**TASK INSTRUCTIONS**: Exactly and only the lines from the first entry through the line with "right hip: (95, 119)" should be copied, both ends included, with no pictures.

**THE DATA**:
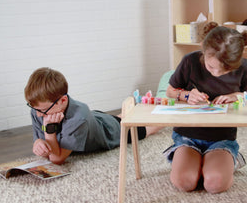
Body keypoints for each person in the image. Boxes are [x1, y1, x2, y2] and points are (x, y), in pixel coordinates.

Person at [164, 25, 247, 194]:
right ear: (203, 50)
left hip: (221, 138)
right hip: (188, 135)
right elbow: (170, 91)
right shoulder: (190, 61)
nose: (216, 73)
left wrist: (238, 95)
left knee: (214, 184)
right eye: (211, 67)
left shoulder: (245, 67)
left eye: (225, 70)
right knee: (184, 182)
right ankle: (194, 162)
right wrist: (186, 95)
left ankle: (218, 162)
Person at [24, 67, 161, 165]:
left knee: (146, 129)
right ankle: (132, 109)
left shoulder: (78, 118)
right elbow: (42, 142)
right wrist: (37, 142)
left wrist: (49, 130)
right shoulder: (39, 109)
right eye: (34, 109)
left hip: (108, 131)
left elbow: (56, 159)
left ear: (63, 101)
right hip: (95, 119)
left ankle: (164, 113)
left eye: (43, 110)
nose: (38, 114)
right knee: (120, 118)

**TASK OUTPUT**:
Body keypoints for each person in the image. Boxes are [x1, y1, x2, y2] and points are (x, y), in pixel coordinates.

Person at [164, 25, 247, 194]:
right ear: (203, 50)
left hip: (221, 138)
right hip: (188, 135)
right elbow: (170, 91)
right shoulder: (190, 61)
nose: (216, 73)
left wrist: (238, 95)
left knee: (214, 184)
right eye: (211, 67)
left shoulder: (245, 67)
left eye: (225, 70)
right knee: (184, 182)
right ankle: (194, 162)
right wrist: (186, 95)
left ankle: (218, 162)
Person at [24, 67, 161, 165]:
left knee: (146, 129)
right ankle: (132, 109)
left shoulder: (78, 118)
right elbow: (42, 142)
right wrist: (37, 142)
left wrist: (49, 130)
right shoulder: (39, 109)
right eye: (34, 109)
left hip: (108, 131)
left elbow: (56, 159)
left ear: (63, 101)
right hip: (95, 119)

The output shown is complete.